DOCUMENT EXTRACT:
'''

The HP austenitic alloys are the latest in a series of heat resisting (H-series) stainless steels developed to provide high temperature strength, ductility, and corrosion resistance in the oxygen, carbon, and sulphur rich environments typical of these furnaces. Extensive work has been carried out to optimise HP alloys’ microstructure in order to maximise the alloy’s creep resistance. Strength increases have largely been realized through the use of niobium and/or titanium additions, which modify the primary precipitates (formed during solidification) and secondary precipitates (formed during exposure to the service temperatures). These strength increases have typically been observed during laboratory accelerated creep testing of the ‘modified’ HP alloys where the temperature and/or stress is increased to achieve failure of the material within reasonable time period (typically between 1000-2000 hours). However, since the duration of typical accelerated creep tests often represent less than 2% of the tubes’ actual service life, uncertainty surrounds the validity of using this testing method as the basis to predict the tubes actual service life. This uncertainty has largely arisen due to the significant microstructural evolution that occurs within these alloys during prolonged service exposure and is not captured within the typical accelerated testing time-frame.

'''

DATASET EXTRACT:
'''

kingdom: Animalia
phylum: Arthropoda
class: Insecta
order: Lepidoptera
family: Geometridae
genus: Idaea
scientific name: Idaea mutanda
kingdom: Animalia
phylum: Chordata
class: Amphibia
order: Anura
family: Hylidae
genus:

'''

Please write what comes next in the passage on creep testing of HP heat-resisting alloys, starting after its last sentence.

EXERCISE ANSWER:
In the present work, the microstructures of HP alloys modified with a single addition of niobium (HP-Nb) and dual additions of niobium and titanium (HP-NbTi) have been characterized in the as-cast condition and after long-term (10,000 hours) isothermal laboratory ageing at 1000, 1050 and 1100°C. The main focus of this study is to provide further insight into the microstructural features that increase the HP-NbTi alloy’s creep resistance in comparison to the HP-Nb alloy when performing accelerated creep testing and determine if these microstructural features remain stable during long-term ageing. The microstructure and crystallography of the primary and secondary precipitates in each alloy have been studied in detail using light optical microscopy, high resolution scanning electron microscopy, transmission electron microscopy, various electron diffraction methods (EBSD, SAD and CBED), Powder X-ray Diffraction and energy dispersive X-ray spectroscopy. Specific attention has been paid to the niobium-rich and niobium-titanium-rich phases that form as a direct result of HP alloy’s modification with niobium and titanium.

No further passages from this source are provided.